• _AIM OF THE TASK_:
In the material below, print every line exactly and omit the pictures.

• _DATA SEGMENT_:
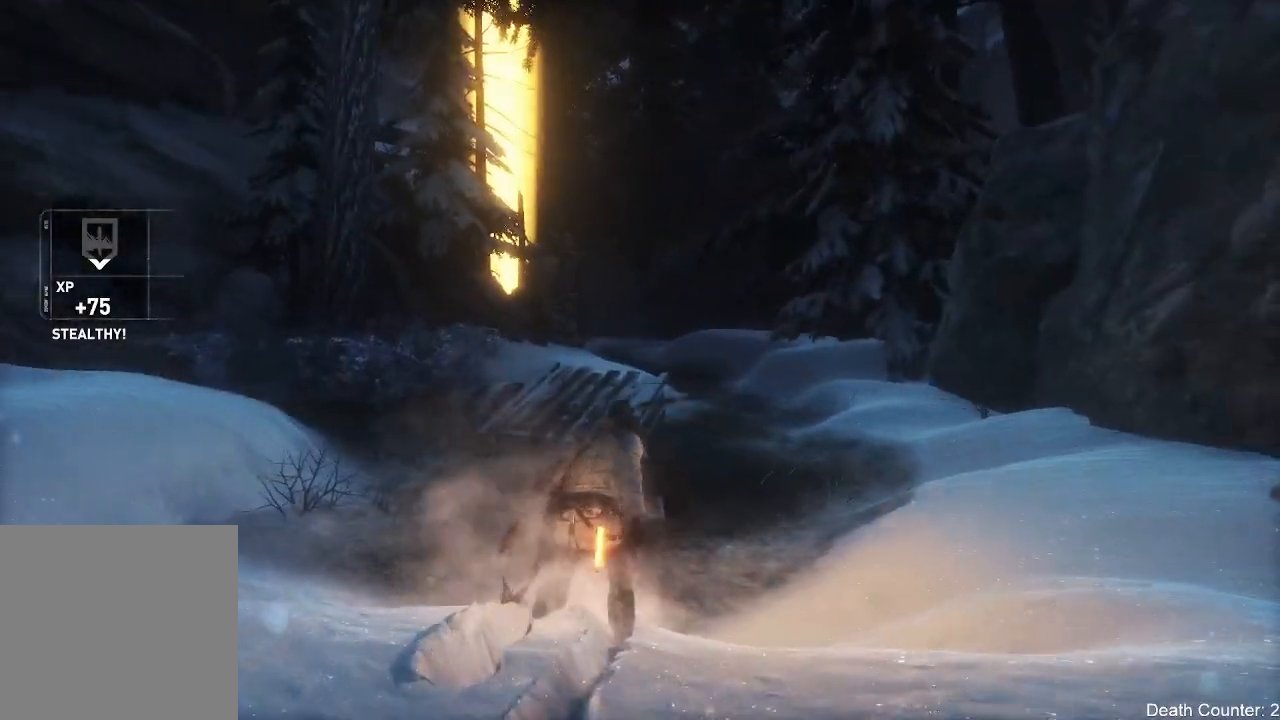
{"dt_ms": 500, "buttons": [], "left_stick": "up", "right_stick": "center", "events": []}
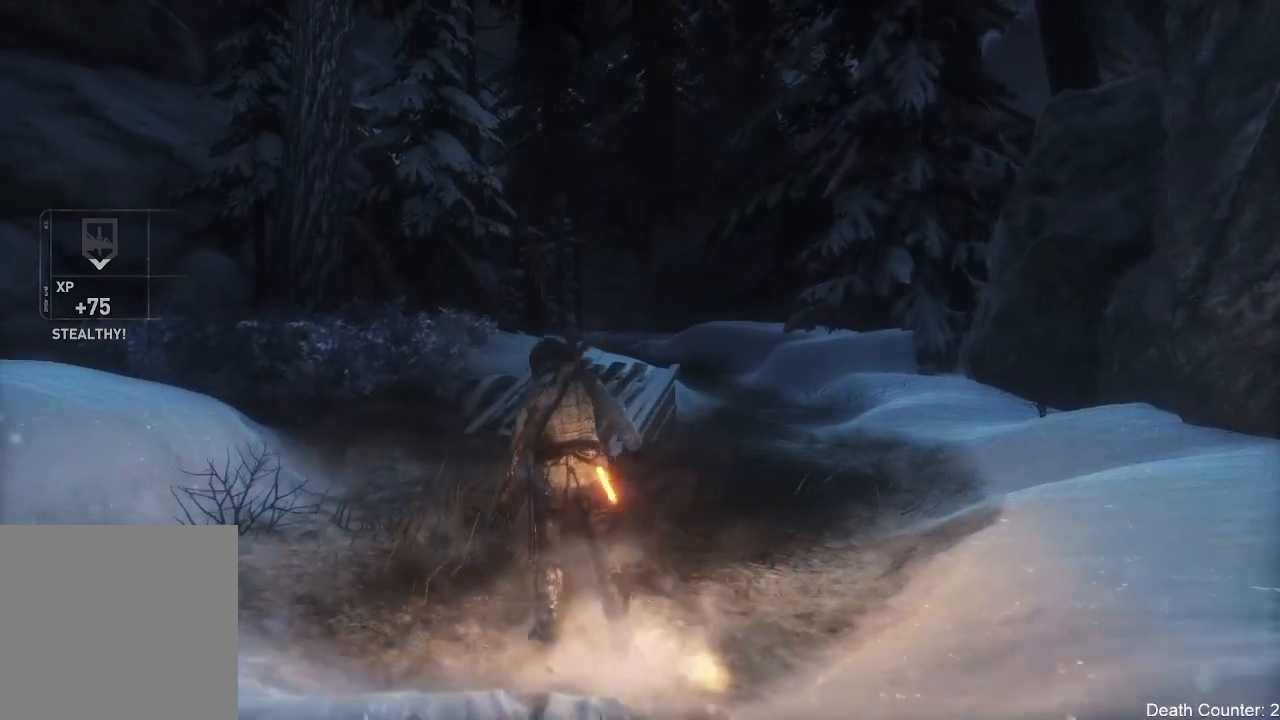
{"dt_ms": 500, "buttons": [], "left_stick": "up", "right_stick": "center", "events": []}
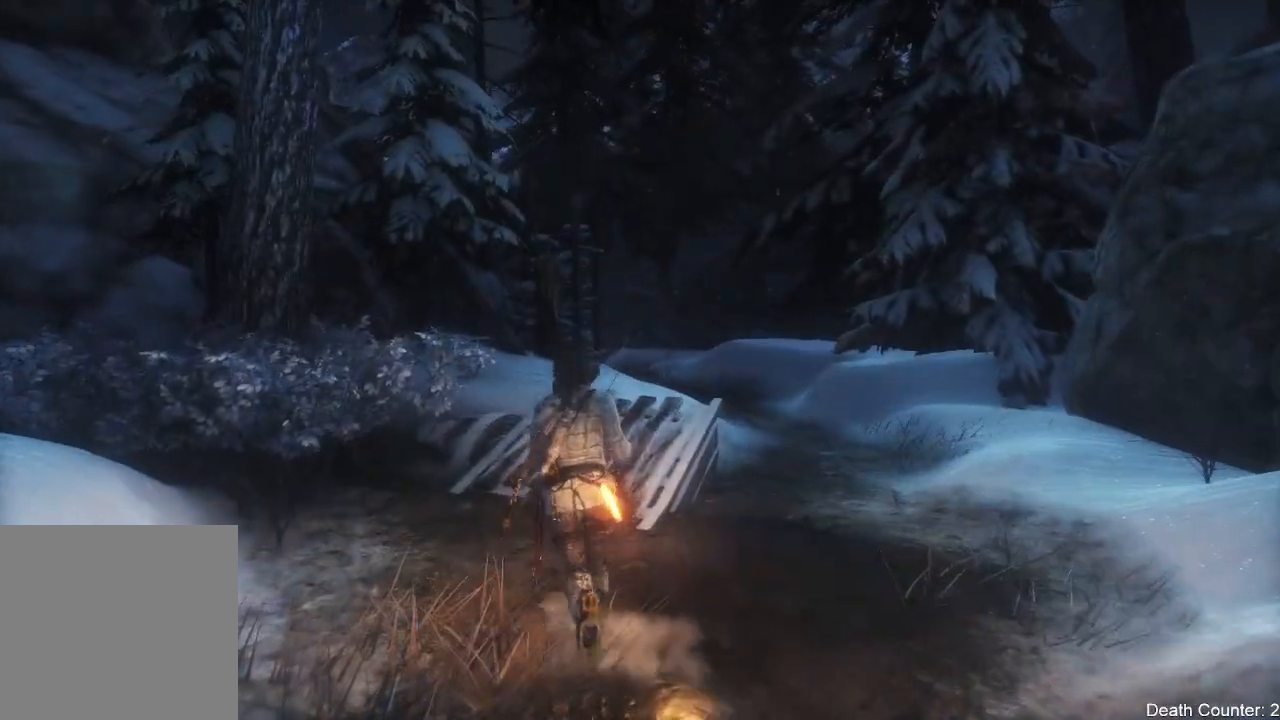
{"dt_ms": 500, "buttons": [], "left_stick": "up", "right_stick": "center", "events": [[133, "A", "down"], [283, "A", "up"]]}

• _WORKED SOLUTION_:
{"dt_ms": 500, "buttons": [], "left_stick": "up", "right_stick": "center", "events": []}
{"dt_ms": 500, "buttons": [], "left_stick": "up", "right_stick": "center", "events": []}
{"dt_ms": 500, "buttons": [], "left_stick": "up", "right_stick": "center", "events": [[133, "A", "down"], [283, "A", "up"]]}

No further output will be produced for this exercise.